● SUPPLIED TEXT:

B. Sublandlord and FCC entered into that certain Standard Sublease Agreement on June 30, 2001, as amended by that certain First Amendment to Standard Sublease Agreement, entered into in March of 2007 and made effective February 1, 2007 (as so amended, the “Sublease”), pursuant to which FCC subleases approximately 152,655 rentable square feet of the Premises as more particularly described in the Sublease (the “Subleased Premises”).  A copy of the Sublease is attached as Exhibit B.
 
C. FCC desires to sub-sublease a portion of the Premises to FC Products, and FC Products desires to sub-sublease a portion of the Subleased Premises from FCC.  The sub-subleased portion shall be comprised of approximately 96,255 rentable square feet as depicted on attached as Exhibit C (the “Sub-subleased Premises”).
 
D.           This Sub-sublease has been executed and delivered pursuant to the Master Asset Purchase Agreement dated May 22, 2008 among FCC and the other Selling Companies identified therein and FC Products, as amended (the “Purchase Agreement”).  Capitalized terms used but not defined herein have the meanings ascribed to them in the Purchase Agreement.
 
Upon the terms and conditions hereinafter set forth, FCC and FC Products agree as follows:
 
AGREEMENT
 
1. Lease of Sub-subleased Premises.  FCC leases to FC Products, and FC Products leases from FCC, the Sub-subleased Premises, together with the right in common with others to use any portions of the Common Areas (as defined below).  The Sub-subleased Premises is leased by FC Products in its “as-is, where is” condition, without warranty by FCC of any kind, except as otherwise expressly set forth herein.  “Common Areas” means areas designated for non-exclusive use between FCC and FC Products, as further depicted and identified in Exhibit C, and those interior and exterior common and public areas, including without limitation, any
 

 
 

 

corridors, elevator lobbies, ground floor lobbies, vestibules, service and freight areas, restrooms, elevator and mechanical rooms, telephone and electrical closets, parking facilities, and other similar facilities provided for the benefit of all tenants of the Premises, visitors to the Premises, or other tenants and occupants, and their employees, agents and invitees.  FC Products’ access to and use of the Common Areas is expressly conditioned upon the continuation of FCC’s rights to such Common Areas pursuant to the terms of the Master Lease and the Sublease.

● BRIEF 1: Can you reproduce the sublease passage word for word, starting with "C. FCC desires to" and going on through "the Purchase Agreement."?
● BRIEF 2: Would you transcribe the lines in the records verbatim, starting with the line with "### Installation" and going on through the line with "Es gibt mehrere"?

● LISTED RECORDS:

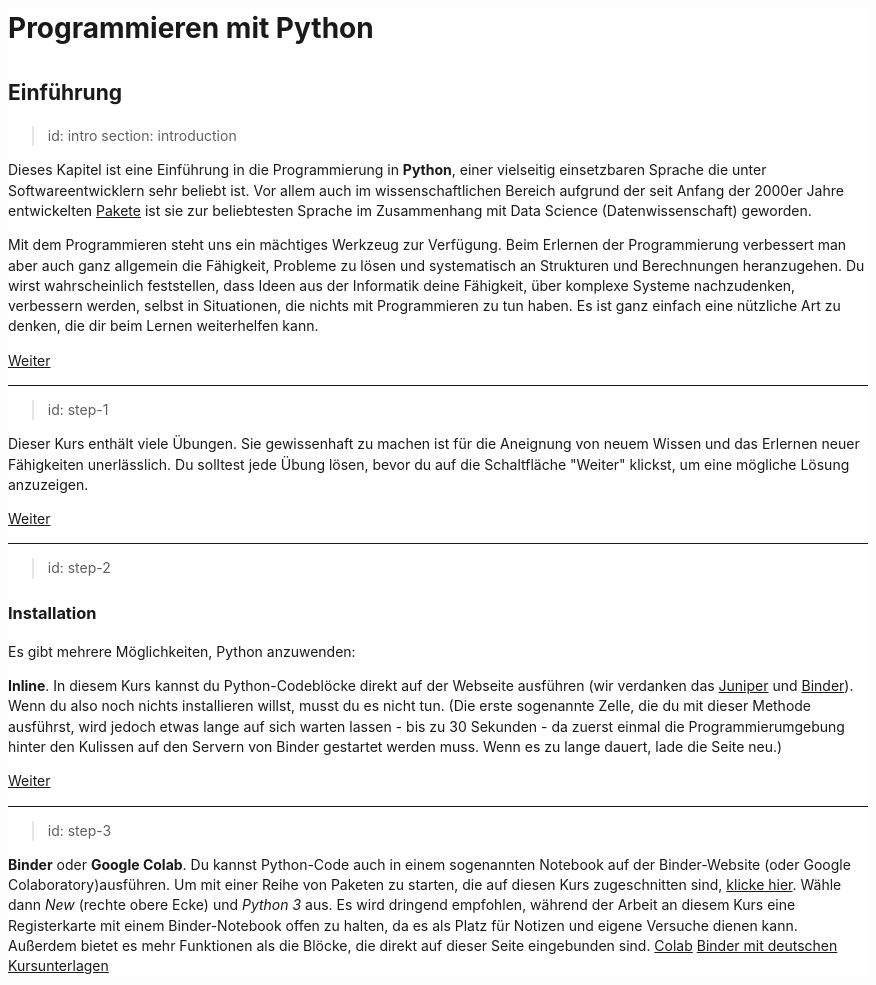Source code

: 
# Programmieren mit Python

## Einführung

> id: intro
> section: introduction

Dieses Kapitel ist eine Einführung in die Programmierung in **Python**, einer vielseitig einsetzbaren Sprache die unter Softwareentwicklern sehr beliebt ist. Vor allem auch im wissenschaftlichen Bereich aufgrund der  seit Anfang der 2000er Jahre entwickelten [Pakete](gloss:package) ist sie zur beliebtesten Sprache im Zusammenhang mit Data Science (Datenwissenschaft) geworden.

Mit dem Programmieren steht uns ein mächtiges Werkzeug zur Verfügung. Beim Erlernen der Programmierung verbessert man aber auch ganz allgemein die Fähigkeit, Probleme zu lösen und systematisch an Strukturen und Berechnungen heranzugehen. Du wirst wahrscheinlich feststellen, dass Ideen aus der Informatik deine Fähigkeit, über komplexe Systeme nachzudenken, verbessern werden, selbst in Situationen, die nichts mit Programmieren zu tun haben. Es ist ganz einfach eine nützliche Art zu denken, die dir beim Lernen weiterhelfen kann.

[Weiter](btn:next)

---
> id: step-1

Dieser Kurs enthält viele Übungen. Sie gewissenhaft zu machen ist für die Aneignung von neuem Wissen und das Erlernen neuer Fähigkeiten unerlässlich. Du solltest jede Übung lösen, bevor du auf die Schaltfläche "Weiter" klickst, um eine mögliche Lösung anzuzeigen.

[Weiter](btn:next)

---
> id: step-2

### Installation

Es gibt mehrere Möglichkeiten, Python anzuwenden:

**Inline**. In diesem Kurs kannst du Python-Codeblöcke direkt auf der Webseite ausführen (wir verdanken das [Juniper](https://github.com/ines/juniper) und [Binder](https://mybinder.org)). Wenn du also noch nichts installieren willst, musst du es nicht tun. (Die erste sogenannte Zelle, die du mit dieser Methode ausführst, wird jedoch etwas lange auf sich warten lassen - bis zu 30 Sekunden - da zuerst einmal die Programmierumgebung hinter den Kulissen auf den Servern von Binder gestartet werden muss. Wenn es zu lange dauert, lade die Seite neu.)

[Weiter](btn:next)

---
> id: step-3

**Binder** oder **Google Colab**. Du kannst Python-Code auch in einem sogenannten Notebook auf der Binder-Website (oder Google Colaboratory)ausführen. Um mit einer Reihe von Paketen zu starten, die auf diesen Kurs zugeschnitten sind, [klicke hier](https://mybinder.org/v2/gh/data-gymnasia/python-binder/master). Wähle dann *New* (rechte obere Ecke) und *Python 3* aus. Es wird dringend empfohlen, während der Arbeit an diesem Kurs eine Registerkarte mit einem Binder-Notebook offen zu halten, da es als Platz für Notizen und eigene Versuche dienen kann. Außerdem bietet es mehr Funktionen als die Blöcke, die direkt auf dieser Seite eingebunden sind. 
[Colab](https://colab.research.google.com/)
[Binder mit deutschen Kursunterlagen](https://mybinder.org/v2/gh/matheharry/Cognitive-Class-Labs-Python-german/binder)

● OUTPUT 1:
C. FCC desires to sub-sublease a portion of the Premises to FC Products, and FC Products desires to sub-sublease a portion of the Subleased Premises from FCC.  The sub-subleased portion shall be comprised of approximately 96,255 rentable square feet as depicted on attached as Exhibit C (the “Sub-subleased Premises”).
 
D.           This Sub-sublease has been executed and delivered pursuant to the Master Asset Purchase Agreement dated May 22, 2008 among FCC and the other Selling Companies identified therein and FC Products, as amended (the “Purchase Agreement”).  Capitalized terms used but not defined herein have the meanings ascribed to them in the Purchase Agreement.

● OUTPUT 2:
### Installation

Es gibt mehrere Möglichkeiten, Python anzuwenden:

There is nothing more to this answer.